Soucieux de réalisme et d’authenticité,
Richard Lagravenese rédigea son scénario en s’appuyant sur des recherches détaillées et de nombreux entretiens avec les ‘‘Freedom Writers’’.
Richard Lagravenese : «Au fi l de ce travail, je suis resté en contact permanent avec Erin et les élèves. Je leur ai posé quantité de questions et mené de longues interviews, j’ai participé à leurs activités et ai gagné leur confiance. Je leur ai promis de les représenter le plus honnêtement possible. Plusieurs des ‘‘Freedom Writers’’ nous ont autorisés à incorporer des pages de leurs journaux. De fait, rien dans ce film n’a été inventé, tout est basé sur nos entretiens et leurs écrits.»
LaGravenese et
Hilary Swank consacrèrent un effort particulier aux répétitions, qui permirent aux comédiens novices de nouer des relations proches de celles de leurs personnages.
Hilary Swank : «Au départ, ils avaient tendance à rester dans leur coquille. Ils auraient aimé se conduire en pros et faire preuve d’assurance, mais ils ne savaient en réalité pas du tout ce qui les attendait. Puis, ils ont commencé à s’ouvrir et à se livrer.»
Richard Lagravenese : «Une franche camaraderie s’est alors très vite instaurée. Lorsque je n’étais pas là pour les faire travailler, les jeunes se prenaient en main, organisaient des exercices de mise en confiance, se racontaient leur vie et apprenaient à se connaître – comme dans le film.»
Une visite en groupe au Musée de l’Holocauste souda un peu plus les acteurs, les rapprochant encore de leurs personnages : «Nous avons vécu à cette occasion les mêmes émotions qu’Erin et ses élèves.
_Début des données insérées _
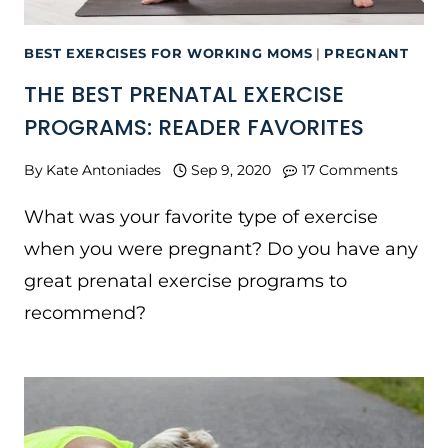
BEST EXERCISES FOR WORKING MOMS
|
PREGNANT
THE BEST PRENATAL EXERCISE
PROGRAMS: READER FAVORITES
By
Kate Antoniades
Sep 9, 2020
17 Comments
What was your favorite type of exercise
when you were pregnant? Do you have any
great prenatal exercise programs to
recommend?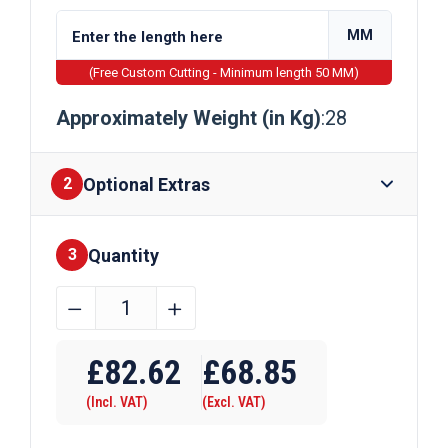
MM
(Free Custom Cutting - Minimum length 50 MM)
Approximately Weight (in Kg)
:28
Optional Extras
2
Quantity
Finishes
3
260mm
﹣
﹢
x
Require Drilling
75mm
£
82.62
£
68.85
x
(Incl. VAT)
(Excl. VAT)
12mm
Mild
La vie imitait l’art», explique
Hilary Swank. C’est à cette occasion que les acteurs rencontrèrent les survivants de l’Holocauste qui s’étaient entretenus avec les ‘‘Freedom Writers’’ originaux :
Renée Firestone,
Eddie Ilam,
Elisabeth Mann et
Gloria Ungar, qui tiennent leur propre rôle dans le film. «Je pense avoir été pour les ‘‘Freedom Writers’’ un symbole d’espoir», déclare Renee Firestone. Les circonstances étaient bien sûr différentes, mais notre exemple pouvait les inciter à croire en l’avenir.»
LaGravenese et ses collaborateurs ne s’attendaient pas à ce que leurs jeunes interprètes soient affectés à ce point par le tournage et le vivent comme une catharsis : «Nous ne les savions pas si proches de leurs personnages», explique
Stacey Sher. «Le film a déclenché en eux quelque chose de très fort, et leurs expériences s’y sont progressivement confondues avec celles des ‘‘Freedom Writers’’.»
«Ils réalisent maintenant que la vie a bien davantage à leur offrir », conclut
Hilary Swank. «Voir naître en eux cet espoir a été le plus beau des cadeaux.»